Auch die Frisur und die ganze Körperlichkeit – es ist alles ein bisschen an der Grenze zum Lächerlichen. Wenn man etwas Bedrohliches in etwas Lächerliches verwandelt und umgekehrt, dann ist es auch nicht so bedrohlich. Damit spielt er sicher auch.

Und das ist doch irgendwie absurd – dass Menschen, die rational gesehen die Welt unsicherer machen, von Menschen gewählt werden, die Angst haben.

Aber andererseits auch gut verständlich: Trump nutzt reale Bedrohungen aus und schafft künstliche Bedrohungen. Damit erschient die Welt außerhalb der USA gefährlicher. Er bietet an, dass alles Gefährliche außer Landes hinter die Mauer geschafft wird. Die Mexikaner müssen sich fürchten, aber in den USA wird alles supersauber und superschön. Die Leute, die reale Erfahrungen mit Menschen in Mexiko haben, die an der Grenze wohnen, die wollen diese Mauer gar nicht. Je weiter weg man ist, desto mehr das eine Fantasie ist, desto besser funktioniert das. Trump benutzt das natürlich: Je stärker diese Fantasie ist, desto stärker kann er gegen die fantasierte Bedrohung eintreten.

Psychotherapeutin: "Trump ist wie ein verrücktes Kind“
Republican presidential nominee Donald Trump speaks during a campaign rally in Jackson, Mississippi, U.S., August 24, 2016. REUTERS/Carlo Allegri

Dazu kommt dann, dass bei ihm nie ganz klar ist, ob er das jetzt ernst meint, was er sagt – und er selbst spielt auch damit, dass er Dinge sagt, sie im Nachhinein als sarkastisch bezeichnet und am nächsten Tag doch wieder ernst meint.

Es geht ständig um Aufmerksamkeit. Es ist ein bisschen, wie mit einem Kind zu streiten, oder mit einem aufmüpfigen Jugendlichen. Menschen wie Trump leben ja auch davon, in anderen Menschen Ärger auszulösen.

Das macht es für das Gegenüber natürlich schwierig: Man ist entweder der Spaßverderber oder man lässt sich auf das Niveau herab und macht sich selbst lächerlich.

Wahrscheinlich muss man genau das thematisieren: Was es heißen würde, wenn so jemand tatsächlich an die Macht käme, der etwas an einem Tag so meint und am nächsten dann nicht mehr.

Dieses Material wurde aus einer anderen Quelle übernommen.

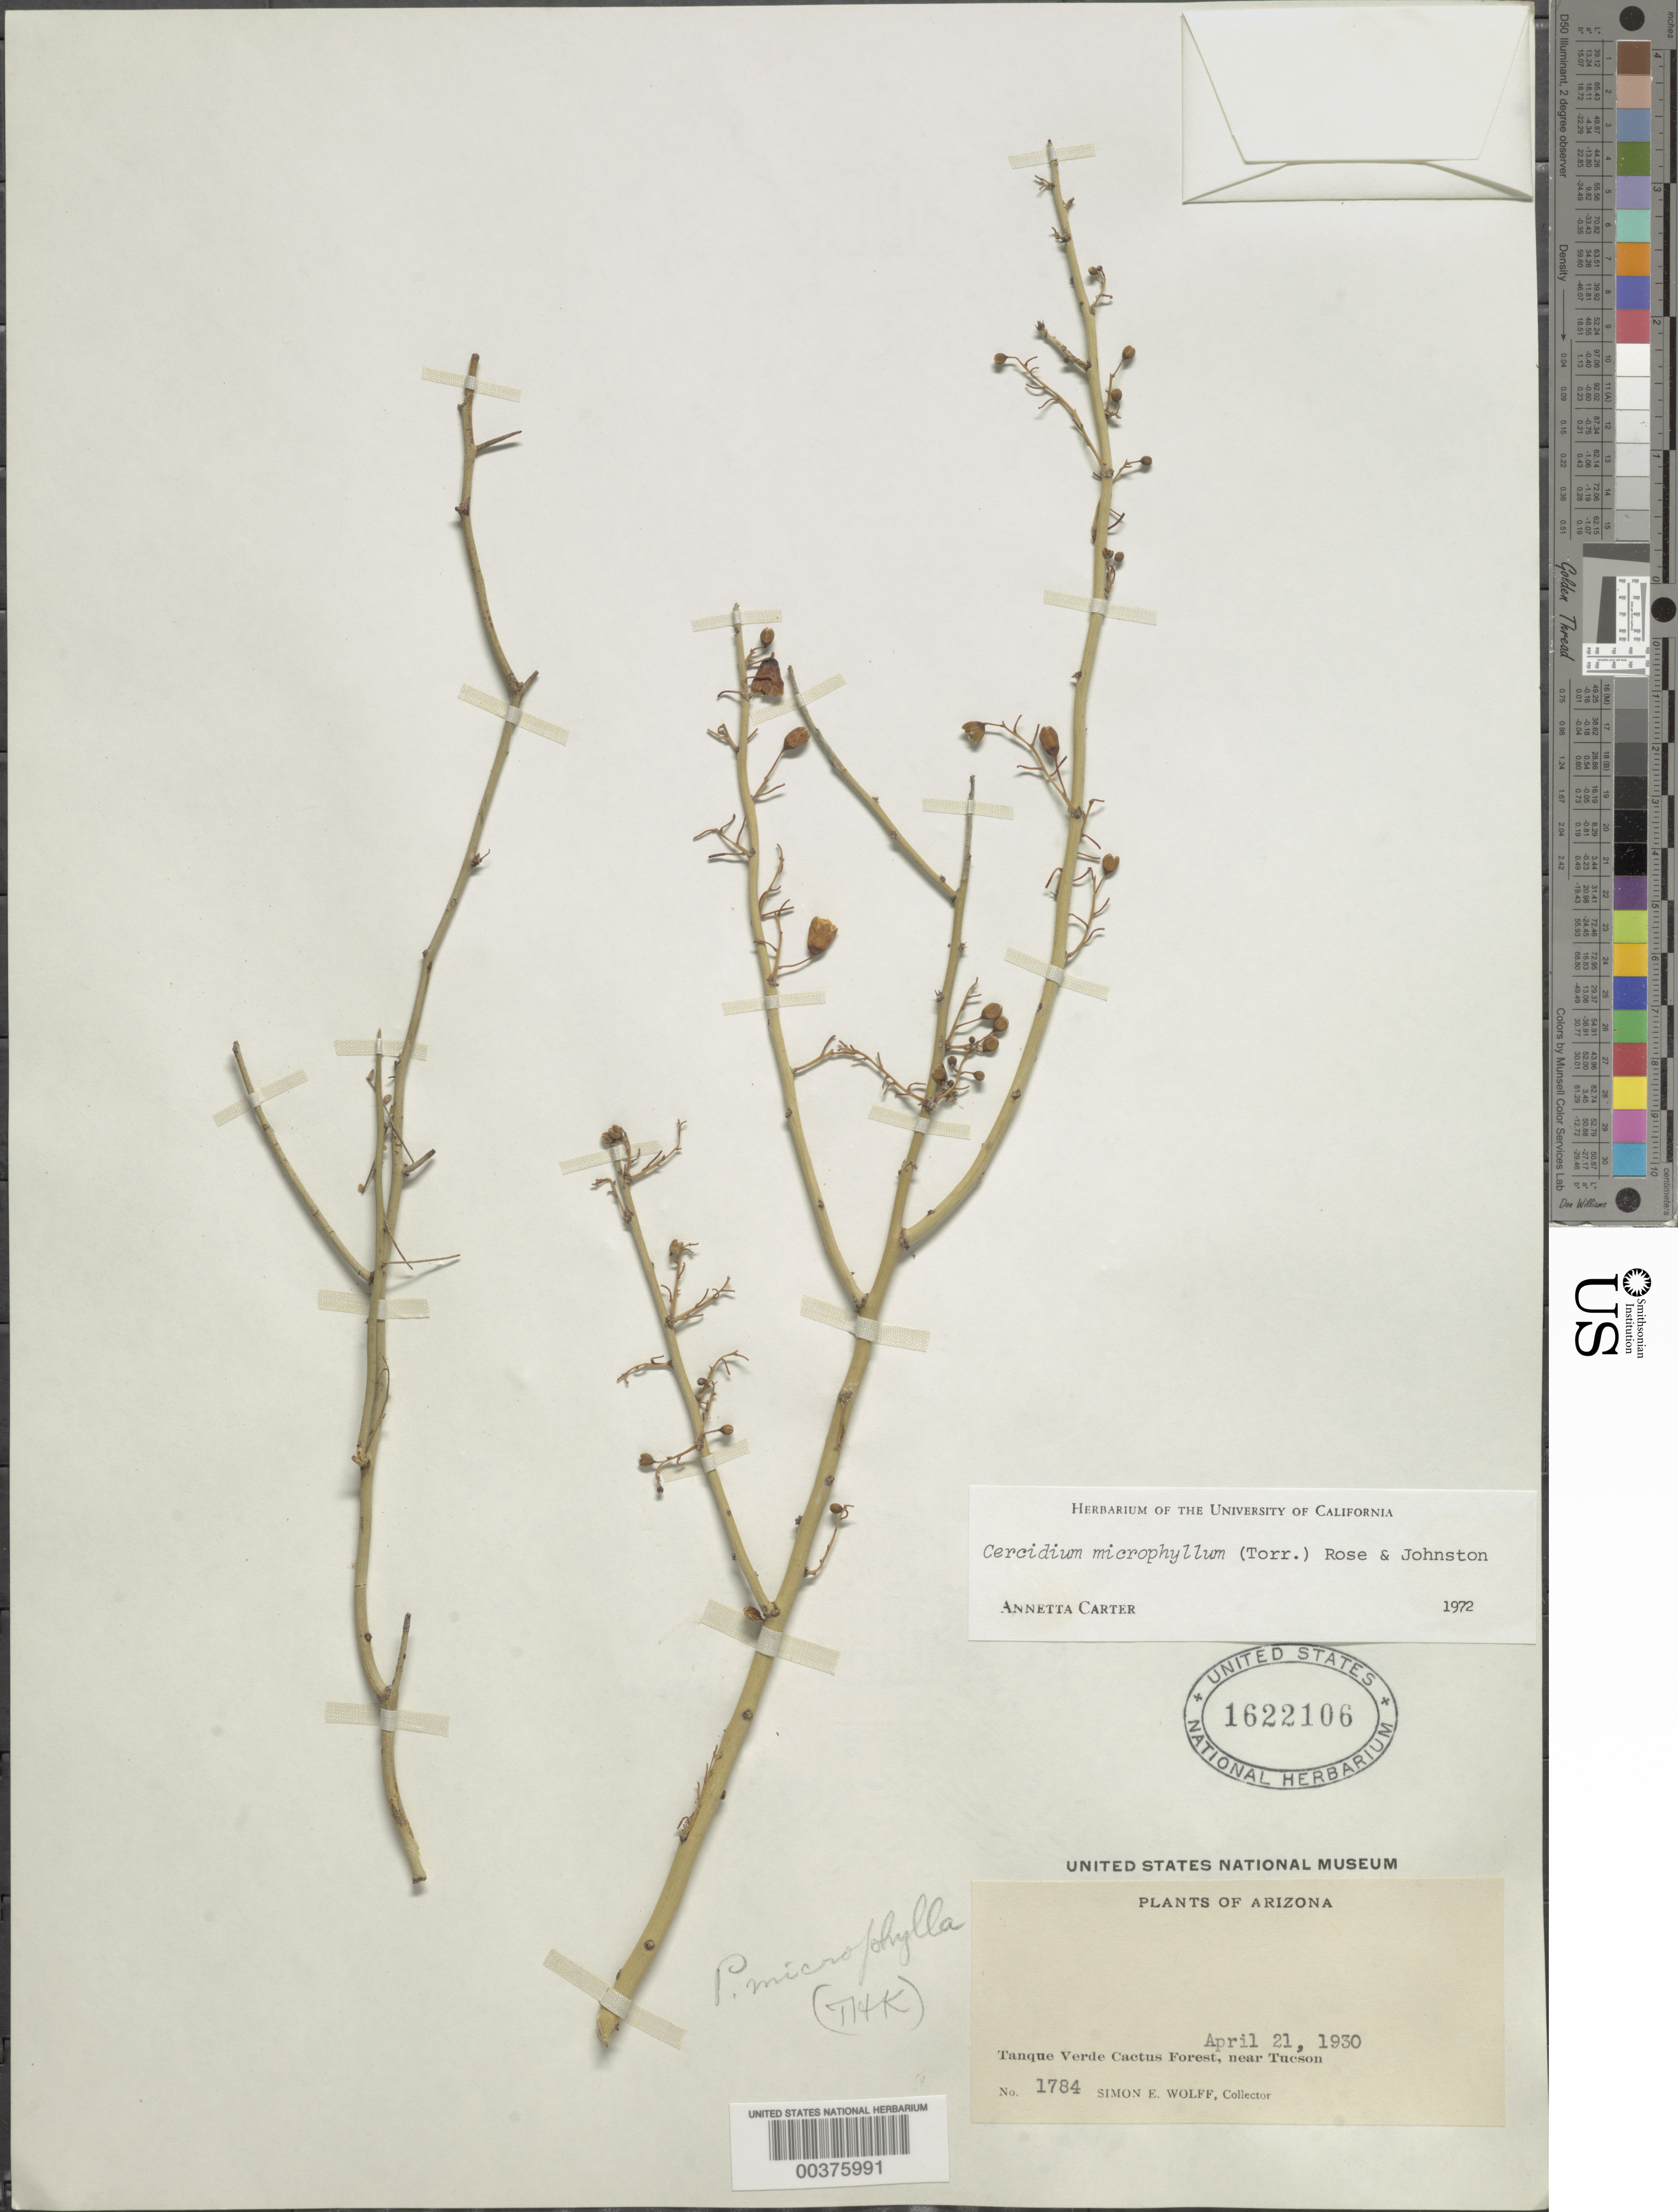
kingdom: Plantae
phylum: Tracheophyta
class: Magnoliopsida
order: Fabales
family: Fabaceae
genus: Parkinsonia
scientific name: Parkinsonia microphylla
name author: Torr.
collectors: S. E. Wolff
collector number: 1784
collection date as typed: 21 Apr 1930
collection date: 1930-04-21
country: United States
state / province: Arizona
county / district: Pima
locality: Tanque verde cactus forest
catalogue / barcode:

Das ist ja auch bei Trump ein spannender Punkt: Wahlkampf macht ihm offenbar Spaß, aber Präsident zu sein, das ist mühsam, das ist Arbeit – will Trump überhaupt gewinnen, sich mit den Mühen der Ebene herumschlagen?

Der Wahlkampf in den USA ist die größte Bühne, die man bekommen kann. Trump ist auch ständig online, twittert dauernd. Auch wenn man sich Trump auf Twitter anschaut: Das kennt man unter Buben, dass man sich untereinander beleidigt. Es geht da nicht um Erwachsensein, Konzepte und Verantwortung für das Land. Es geht ums Spielen, ums Gewinnen. Es geht um Haben, nicht um Sein. Wirklich zu verstehen, was beispielsweise im Nahen Osten passiert, Verantwortung im Land zu übernehmen – da kann ich mir Trump auch nicht wirklich vorstellen. Dafür ist Trump, so wie er sich bis jetzt präsentiert hat, nicht geeignet.